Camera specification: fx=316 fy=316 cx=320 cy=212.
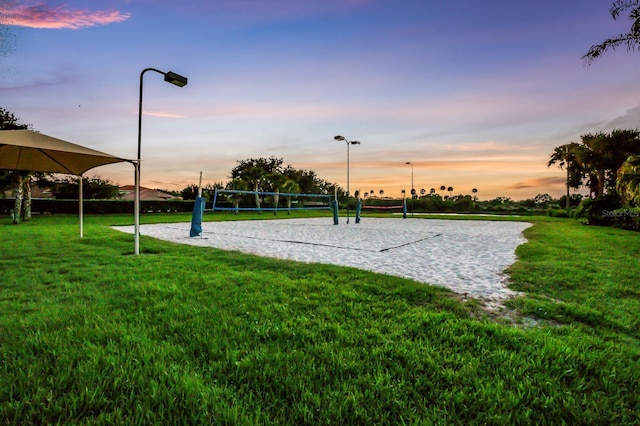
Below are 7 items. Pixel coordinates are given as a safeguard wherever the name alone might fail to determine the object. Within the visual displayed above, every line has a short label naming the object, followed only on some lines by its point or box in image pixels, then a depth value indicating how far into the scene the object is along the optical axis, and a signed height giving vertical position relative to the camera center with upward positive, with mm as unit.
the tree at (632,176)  8742 +928
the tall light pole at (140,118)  6109 +2413
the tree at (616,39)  7022 +3949
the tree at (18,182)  16156 +1273
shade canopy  5413 +1122
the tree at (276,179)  36562 +3235
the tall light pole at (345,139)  17889 +3959
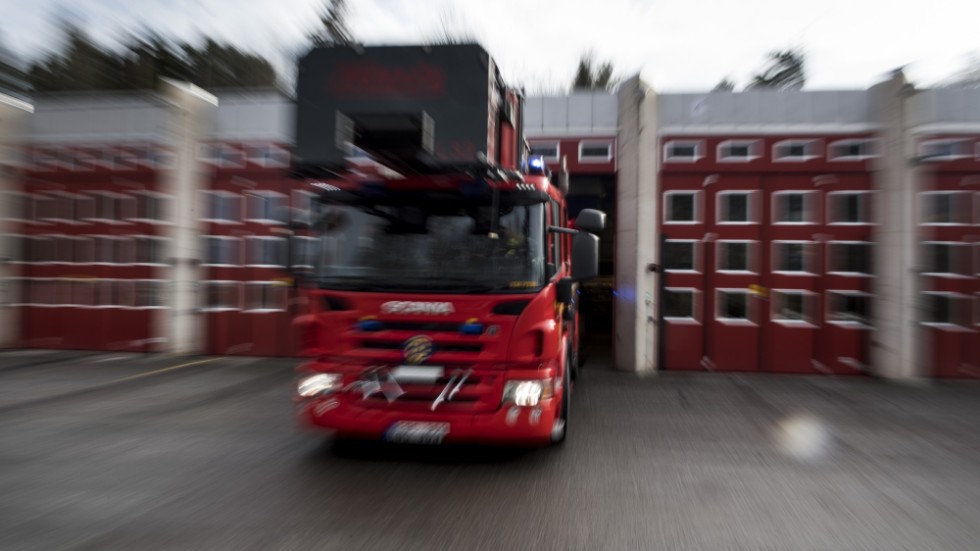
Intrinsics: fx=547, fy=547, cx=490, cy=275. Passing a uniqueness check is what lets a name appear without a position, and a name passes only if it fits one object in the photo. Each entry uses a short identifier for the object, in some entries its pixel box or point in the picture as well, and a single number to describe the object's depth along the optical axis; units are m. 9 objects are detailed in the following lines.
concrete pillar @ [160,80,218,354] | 10.07
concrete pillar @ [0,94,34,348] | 10.74
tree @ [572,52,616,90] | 23.97
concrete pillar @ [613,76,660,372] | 8.80
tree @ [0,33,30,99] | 16.23
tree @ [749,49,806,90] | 22.56
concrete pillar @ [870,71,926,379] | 8.28
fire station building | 8.37
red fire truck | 4.16
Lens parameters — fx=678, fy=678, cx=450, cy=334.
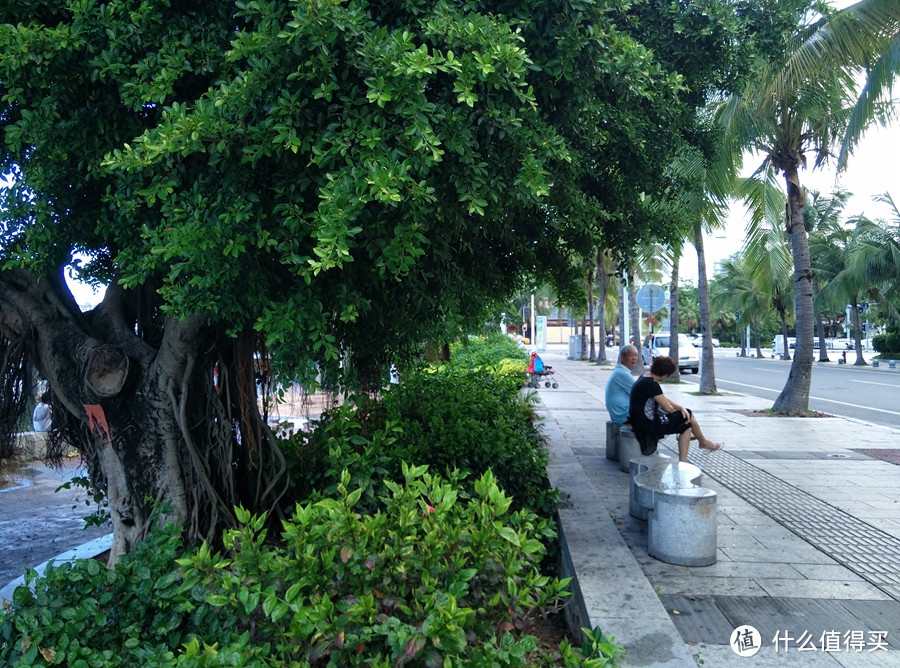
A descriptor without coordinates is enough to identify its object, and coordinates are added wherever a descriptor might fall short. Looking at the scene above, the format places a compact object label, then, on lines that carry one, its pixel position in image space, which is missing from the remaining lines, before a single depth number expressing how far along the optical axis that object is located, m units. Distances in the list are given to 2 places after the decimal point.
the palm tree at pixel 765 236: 13.79
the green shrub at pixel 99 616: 2.97
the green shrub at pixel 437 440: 4.13
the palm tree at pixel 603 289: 29.52
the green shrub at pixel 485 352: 12.73
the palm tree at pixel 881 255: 32.66
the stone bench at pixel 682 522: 4.68
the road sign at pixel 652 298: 16.16
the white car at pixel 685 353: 31.09
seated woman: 6.71
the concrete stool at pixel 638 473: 5.66
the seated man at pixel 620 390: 8.12
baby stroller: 18.11
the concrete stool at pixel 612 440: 8.52
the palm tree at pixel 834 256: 34.44
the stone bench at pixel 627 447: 7.94
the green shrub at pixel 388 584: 2.34
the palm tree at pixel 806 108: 9.55
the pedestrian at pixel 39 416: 8.55
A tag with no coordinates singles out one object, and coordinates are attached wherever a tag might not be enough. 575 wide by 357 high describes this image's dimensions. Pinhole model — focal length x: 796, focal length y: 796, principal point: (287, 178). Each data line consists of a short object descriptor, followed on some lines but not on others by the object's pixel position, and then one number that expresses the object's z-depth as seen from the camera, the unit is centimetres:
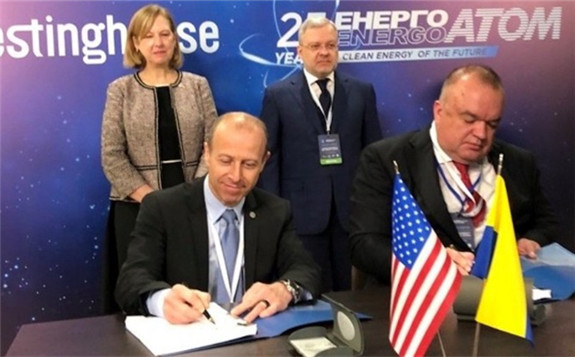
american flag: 187
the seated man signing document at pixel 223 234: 258
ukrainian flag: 183
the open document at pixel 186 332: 205
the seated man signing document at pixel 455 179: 280
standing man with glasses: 424
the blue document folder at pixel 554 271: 252
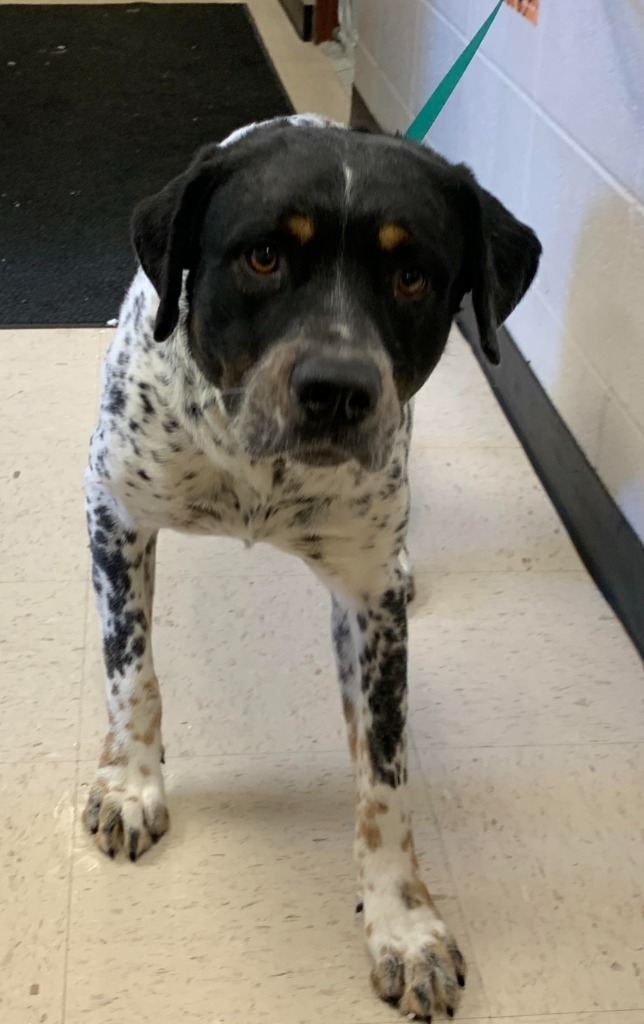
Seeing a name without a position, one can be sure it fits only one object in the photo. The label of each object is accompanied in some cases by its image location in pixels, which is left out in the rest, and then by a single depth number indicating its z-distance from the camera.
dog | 1.25
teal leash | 1.79
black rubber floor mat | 3.09
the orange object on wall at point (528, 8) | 2.41
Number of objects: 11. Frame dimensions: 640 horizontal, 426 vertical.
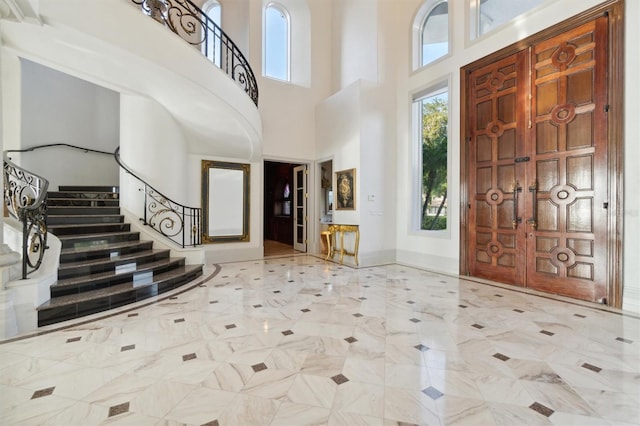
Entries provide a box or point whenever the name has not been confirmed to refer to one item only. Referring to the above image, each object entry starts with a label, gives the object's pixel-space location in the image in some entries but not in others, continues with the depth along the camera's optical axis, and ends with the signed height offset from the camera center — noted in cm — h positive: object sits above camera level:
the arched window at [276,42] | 788 +466
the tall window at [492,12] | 479 +344
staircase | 337 -77
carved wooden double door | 382 +67
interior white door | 816 +9
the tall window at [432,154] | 599 +121
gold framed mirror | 677 +23
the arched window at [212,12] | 755 +519
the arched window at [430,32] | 602 +385
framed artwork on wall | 646 +48
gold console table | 629 -65
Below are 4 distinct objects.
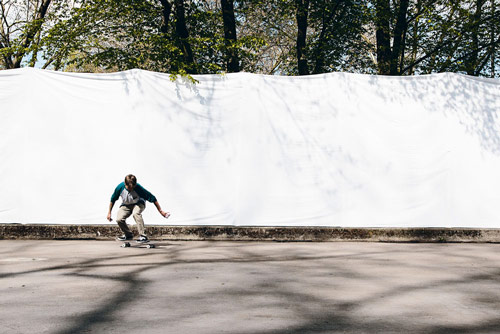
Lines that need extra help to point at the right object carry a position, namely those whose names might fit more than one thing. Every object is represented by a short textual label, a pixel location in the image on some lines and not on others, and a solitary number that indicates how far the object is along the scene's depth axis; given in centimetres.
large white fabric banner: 1061
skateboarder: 980
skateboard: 953
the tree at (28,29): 1280
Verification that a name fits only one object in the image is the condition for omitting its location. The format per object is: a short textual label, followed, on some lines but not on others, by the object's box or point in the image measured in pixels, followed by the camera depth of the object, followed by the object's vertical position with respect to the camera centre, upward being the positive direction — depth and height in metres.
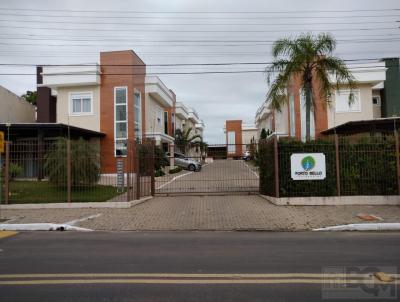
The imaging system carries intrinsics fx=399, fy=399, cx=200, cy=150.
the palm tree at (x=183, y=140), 46.48 +3.14
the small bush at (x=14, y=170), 15.59 -0.07
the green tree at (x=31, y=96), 46.53 +8.48
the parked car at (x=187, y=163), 29.73 +0.24
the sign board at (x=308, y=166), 14.89 -0.04
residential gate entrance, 18.12 -0.57
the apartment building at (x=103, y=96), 29.17 +5.28
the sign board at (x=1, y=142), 12.68 +0.85
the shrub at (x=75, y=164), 15.45 +0.14
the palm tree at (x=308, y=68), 16.03 +3.94
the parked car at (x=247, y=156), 18.76 +0.46
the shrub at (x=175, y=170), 27.96 -0.26
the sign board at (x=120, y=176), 16.22 -0.36
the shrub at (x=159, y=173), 21.27 -0.35
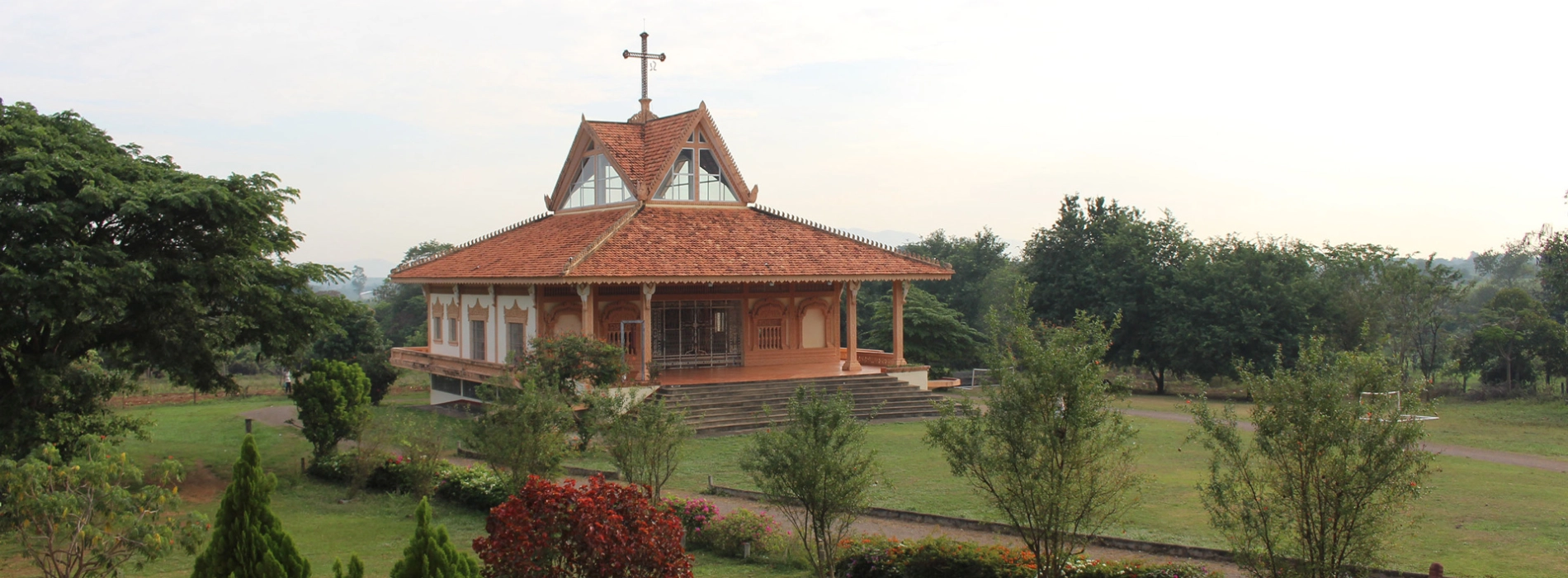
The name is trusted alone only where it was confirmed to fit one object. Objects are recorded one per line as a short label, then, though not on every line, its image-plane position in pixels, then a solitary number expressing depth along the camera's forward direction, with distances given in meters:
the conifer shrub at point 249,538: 9.61
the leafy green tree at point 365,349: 32.41
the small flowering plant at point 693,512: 14.73
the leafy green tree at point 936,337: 39.12
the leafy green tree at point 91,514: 10.05
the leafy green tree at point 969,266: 55.69
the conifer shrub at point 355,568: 8.65
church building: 26.62
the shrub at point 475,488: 17.16
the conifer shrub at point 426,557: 8.68
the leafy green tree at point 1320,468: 9.44
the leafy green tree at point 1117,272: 37.62
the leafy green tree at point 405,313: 53.12
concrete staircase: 24.83
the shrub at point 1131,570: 11.70
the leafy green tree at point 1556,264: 32.31
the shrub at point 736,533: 14.19
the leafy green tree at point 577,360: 22.55
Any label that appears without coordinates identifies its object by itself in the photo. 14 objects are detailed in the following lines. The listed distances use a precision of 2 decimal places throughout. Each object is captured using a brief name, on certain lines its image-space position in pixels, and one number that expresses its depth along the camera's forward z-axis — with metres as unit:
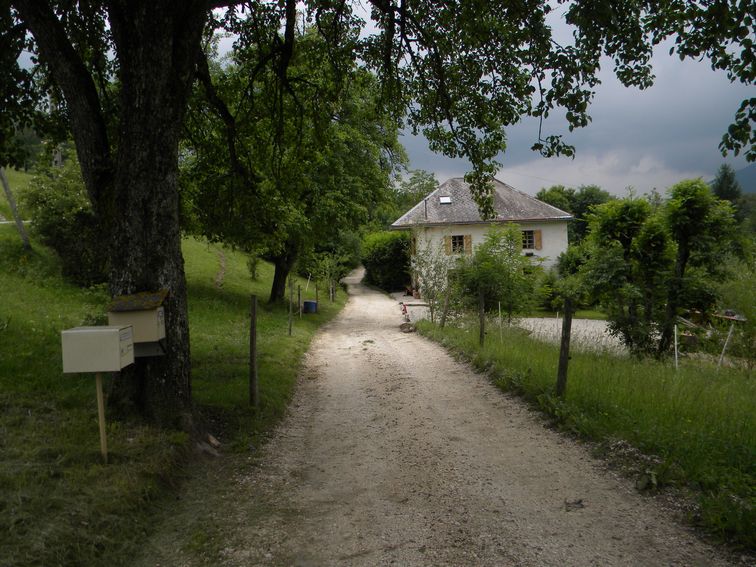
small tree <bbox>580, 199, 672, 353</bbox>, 12.82
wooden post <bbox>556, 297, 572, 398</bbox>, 8.00
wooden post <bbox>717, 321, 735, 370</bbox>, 11.15
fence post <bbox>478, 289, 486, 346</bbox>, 13.18
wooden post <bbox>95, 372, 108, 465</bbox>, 5.19
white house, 38.16
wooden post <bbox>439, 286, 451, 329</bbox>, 18.19
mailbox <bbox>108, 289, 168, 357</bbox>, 5.83
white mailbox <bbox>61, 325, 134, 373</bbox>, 4.98
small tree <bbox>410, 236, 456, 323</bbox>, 20.52
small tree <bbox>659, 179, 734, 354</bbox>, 12.41
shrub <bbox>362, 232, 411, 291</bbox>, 45.28
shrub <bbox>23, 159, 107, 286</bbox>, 17.67
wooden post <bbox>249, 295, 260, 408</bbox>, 8.29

_What to work on:_ Word-for-word output of the material above is needed, with the pictures left out.

_Response area:_
Camera specification: fx=316 fy=316 cx=320 cy=212.
Below are 7 items. Pixel coordinates are given as a safeguard wherever the name alone might fail to determine the object. Within the visual displayed above, every line has a short label naming the object, followed only on some lines by its point or box in image pixels, then a depth value indicating how far into the scene the object is along the optical axis, and a signed height giving vertical position relative to the camera center with upward positive, with mm as unit.
the tree at (632,176)  8742 +928
the tall light pole at (140,118)  6109 +2413
the tree at (616,39)  7022 +3949
the tree at (18,182)  16156 +1273
shade canopy  5413 +1122
the tree at (276,179)  36562 +3235
the tall light pole at (345,139)  17889 +3959
Intrinsics: fx=547, fy=547, cx=490, cy=275. Passing a uniqueness check is what lets a name appear without a position, and a name passes only if it fits one object in the photo. Each entry uses a short identifier for the object, in some entries its pixel box or point in the picture as well, and a single number to describe the object's depth along the optical axis; units are m. 9 objects are detailed in the following lines.
concrete pillar @ [160,80,218,354] | 10.07
concrete pillar @ [0,94,34,348] | 10.74
tree @ [572,52,616,90] | 23.97
concrete pillar @ [613,76,660,372] | 8.80
tree @ [0,33,30,99] | 16.23
tree @ [749,49,806,90] | 22.56
concrete pillar @ [870,71,926,379] | 8.28
fire station building | 8.37
red fire truck | 4.16
Lens parameters — fx=678, fy=678, cx=450, cy=334.
A descriptor without coordinates is enough to identify its object, and coordinates are added wherever a descriptor might fall short. Looking at the scene above, the format places a compact object label, then, on lines that carry one, its pixel position in image space, which is missing from the remaining lines, before a single depth number expressing how far along the optical axis that object is located, m units. Distances in the list are given to 2 places after the decimal point.
the palm tree at pixel 765 236: 13.79
the green shrub at pixel 99 616: 2.97
the green shrub at pixel 437 440: 4.13
the palm tree at pixel 603 289: 29.52
the green shrub at pixel 485 352: 12.73
the palm tree at pixel 881 255: 32.66
the stone bench at pixel 682 522: 4.68
the road sign at pixel 652 298: 16.16
the white car at pixel 685 353: 31.09
seated woman: 6.71
the concrete stool at pixel 638 473: 5.66
the seated man at pixel 620 390: 8.12
baby stroller: 18.11
the concrete stool at pixel 612 440: 8.52
the palm tree at pixel 834 256: 34.44
the stone bench at pixel 627 447: 7.94
the green shrub at pixel 388 584: 2.34
the palm tree at pixel 806 108: 9.55
the pedestrian at pixel 39 416: 8.55
A tag with no coordinates singles out one object, and coordinates are attached wherever a tag might not be enough. 575 wide by 357 high describes this image's dimensions. Pinhole model — focal length x: 796, focal length y: 796, principal point: (287, 178). Each data line consists of a short object descriptor, followed on some lines but not on others by the object's pixel position, and then one number that expresses the object's z-depth as seen from the camera, the unit is centimetres:
american flag: 187
the seated man signing document at pixel 223 234: 258
ukrainian flag: 183
the open document at pixel 186 332: 205
the seated man signing document at pixel 455 179: 280
standing man with glasses: 424
the blue document folder at pixel 554 271: 252
Seeing a name without a position, one can be sure it fits only one object in the photo. The label of each object is accompanied in some cases by its image location in pixels, which is left out in the rest, and then by a single depth number indicating its z-distance from the camera.
dog | 1.25
teal leash | 1.79
black rubber floor mat | 3.09
the orange object on wall at point (528, 8) | 2.41
Number of objects: 11. Frame dimensions: 640 horizontal, 426 vertical.
Entries provide a box or point whenever the name has not been confirmed to refer to one item only. Referring to the above image, each object entry starts with a label, gives the object's pixel-space location in the image in some entries but not in others, continues with the depth along the camera's optical axis, and ends with the signed height offset from the camera center — noted in cm — h positive: object sits above camera level:
the arched window at [276,42] | 788 +466
the tall window at [492,12] | 479 +344
staircase | 337 -77
carved wooden double door | 382 +67
interior white door | 816 +9
the tall window at [432,154] | 599 +121
gold framed mirror | 677 +23
the arched window at [212,12] | 755 +519
the arched window at [430,32] | 602 +385
framed artwork on wall | 646 +48
gold console table | 629 -65
Below are 4 distinct objects.
Lines that need extra help to point at the right object carry a position, namely those whose names might fit more than one thing. Every object is represented by a short textual label, a pixel location in the image on some lines and not on others, and a solitary number that indicates how far the object is along the scene's depth axis; given in centimetres.
large white fabric banner: 1061
skateboarder: 980
skateboard: 953
the tree at (28,29): 1280
Verification that a name fits only one object in the image is the condition for omitting its location. The format per object is: a short textual label, followed, on some lines but not on others, by the object's box or point in the image measured in pixels, followed by the camera depth of the object, followed by the object's vertical position with respect to the camera centre, upward being the positive direction — depth and height in metres.
The imaging system carries intrinsics fx=399, fy=399, cx=200, cy=150.
the palm tree at (x=183, y=140), 46.48 +3.14
the small bush at (x=14, y=170), 15.59 -0.07
the green tree at (x=31, y=96), 46.53 +8.48
the parked car at (x=187, y=163), 29.73 +0.24
the sign board at (x=308, y=166), 14.89 -0.04
residential gate entrance, 18.12 -0.57
the apartment building at (x=103, y=96), 29.17 +5.28
the sign board at (x=1, y=142), 12.68 +0.85
the shrub at (x=75, y=164), 15.45 +0.14
the palm tree at (x=308, y=68), 16.03 +3.94
the parked car at (x=247, y=156), 18.76 +0.46
the shrub at (x=175, y=170), 27.96 -0.26
the sign board at (x=120, y=176), 16.22 -0.36
the shrub at (x=159, y=173), 21.27 -0.35
The name is trusted alone only where it was confirmed to fit one object. Objects are recorded one per line as a short label, then, though not on every line, its image-plane position in pixels, then a solitary number expressing depth along the camera's forward direction, with distances given in meters:
the conifer shrub at point 249,538: 9.61
the leafy green tree at point 365,349: 32.41
the small flowering plant at point 693,512: 14.73
the leafy green tree at point 936,337: 39.12
the leafy green tree at point 91,514: 10.05
the leafy green tree at point 969,266: 55.69
the conifer shrub at point 355,568: 8.65
church building: 26.62
the shrub at point 475,488: 17.16
the conifer shrub at point 426,557: 8.68
the leafy green tree at point 1320,468: 9.44
the leafy green tree at point 1117,272: 37.62
the leafy green tree at point 405,313: 53.12
concrete staircase: 24.83
the shrub at point 1131,570: 11.70
the leafy green tree at point 1556,264: 32.31
the shrub at point 736,533: 14.19
the leafy green tree at point 577,360: 22.55
Any label that appears without coordinates identifies its object by itself in the photo. 14 objects are detailed in the following lines. The listed distances use a precision of 2 decimal places throughout. Each object is captured using a brief name, on certain lines its image-space position in pixels, and one number that expresses its depth along the camera's forward z-axis — with metres as unit:
small tree <bbox>580, 199, 672, 353</bbox>, 12.82
wooden post <bbox>556, 297, 572, 398</bbox>, 8.00
wooden post <bbox>717, 321, 735, 370</bbox>, 11.15
fence post <bbox>478, 289, 486, 346</bbox>, 13.18
wooden post <bbox>95, 372, 108, 465</bbox>, 5.19
white house, 38.16
wooden post <bbox>439, 286, 451, 329</bbox>, 18.19
mailbox <bbox>108, 289, 168, 357</bbox>, 5.83
white mailbox <bbox>61, 325, 134, 373</bbox>, 4.98
small tree <bbox>410, 236, 456, 323</bbox>, 20.52
small tree <bbox>659, 179, 734, 354</bbox>, 12.41
shrub <bbox>362, 232, 411, 291</bbox>, 45.28
shrub <bbox>23, 159, 107, 286</bbox>, 17.67
wooden post <bbox>249, 295, 260, 408</bbox>, 8.29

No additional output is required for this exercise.